Восемнадцатого февраля в Петрограде забастовал Путиловский завод. 22 февраля администрация закрыла завод — тридцать тысяч человек остались за бортом. Царь, пребывая после убийства Распутина в Царском Селе, 22 февраля выехал в Ставку, в Могилев. 23 февраля, в День работницы, массы рабочих стихийно хлынули на улицы Петрограда, на следующий день к рабочим присоединились студенты, служащие, интеллигенция. Стачка стала всеобщей. Царь повелел командующему Петроградским военным округом «завтра же прекратить в столице беспорядки». Государственная дума была распущена. 27 февраля утром восстала учебная команда Волынского полка. К концу дня на сторону революции перешло около шестидесяти тысяч солдат. Армия решила всё. К вечеру 27 февраля царского правительства не стало. 2 марта царь — на станции Дно — отрекся от престола.
Над церкóвкой — голубые облака,
Крик вороний…
И проходят — цвета пепла и песка —
Революционные войска.
Ох ты барская, ты царская моя тоска!
Нету лиц у них и нет имен, — Песен нету!
Заблудился ты, кремлевский звон,
В этом ветреном лесу знамен.
Помолись, Москва, ложись, Москва, на вечный сон!
В марте Сережу перевели в Петергоф. Там стало полегче. Он освобожден от утренней гимнастики, имеет право ночевать вне школы и освобождается от шести вечера до семи с половиной утра. Но в Петергофе у него никого нет, в Петроград ездить не хватает времени, и все же иногда он навещает там Асю Жуковскую.
Тринадцатого апреля в московском Воспитательном доме Марина родила девочку. Воспитательный дом — городская усадьба XVIII века на улице Солянка, 12, — предназначен для призрения «в бедности рожденных младенцев». В нем содержатся восемь тысяч детей, в основном подкидышей. В Доме — вспомогательное отделение с платными одноместными палатами, где и родилась Ирина. Марина пишет оттуда Лиле: «…Бориса (Трухачева. — И. Ф.) попросите ко мне приехать завтра в 4 ч., а Никодиму позвоните… <…> Чтобы приехал в 1 ч., а то я не хочу, чтобы они встретились с Б<орисом>. Поцелуйте за меня Алю и скажите ей, что сестра все время спит».

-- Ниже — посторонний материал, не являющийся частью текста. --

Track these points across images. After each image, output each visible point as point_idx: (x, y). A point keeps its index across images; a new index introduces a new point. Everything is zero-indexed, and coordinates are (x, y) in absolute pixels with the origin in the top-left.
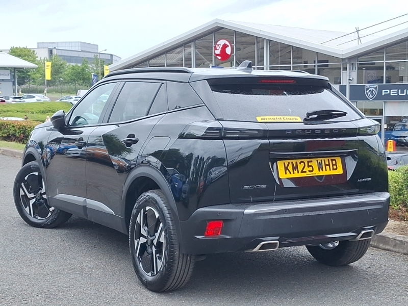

Там же она пишет стихи. Это, видимо, написано прямо по поступлению в Дом:
А все же спорить и петь устанет —
И этот рот!
А все же время меня обманет
И сон — придет.
И лягу тихо, смежу ресницы,
Смежу ресницы.
И лягу тихо, и будут сниться
Деревья и птицы.
Отнюдь. Следом валом пошли стихи — про Стеньку Разина. Спит Воспитательный дом, спит новорожденная, а мать ее — без устали разрешается стихом.
Ветры спать ушли — с золотой зарей,
Ночь подходит — каменною горой,
И с своей княжною из жарких стран
Отдыхает бешеный атаман.
Молодые плечи в охапку сгреб,
Да заслушался, запрокинув лоб,
Как гремит над жарким его шатром
Соловьиный гром.
В каком мире она живет? В этом ли? Вряд ли. Но ведь видит, видит, что происходит. Пару месяцев назад произошло событие, которое назовут Февральской революцией. Еще бурлит Петроград, и Москва пришла в движение. 18 апреля министр иностранных дел Временного правительства П. Н. Милюков обратился к союзникам с нотой: Россия будет вести войну до победного конца. Нота Милюкова возмутила солдат и рабочих. 20 апреля солдаты вышли на улицы с лозунгами: «Долой Милюкова!», «Мир без аннексий и контрибуций!».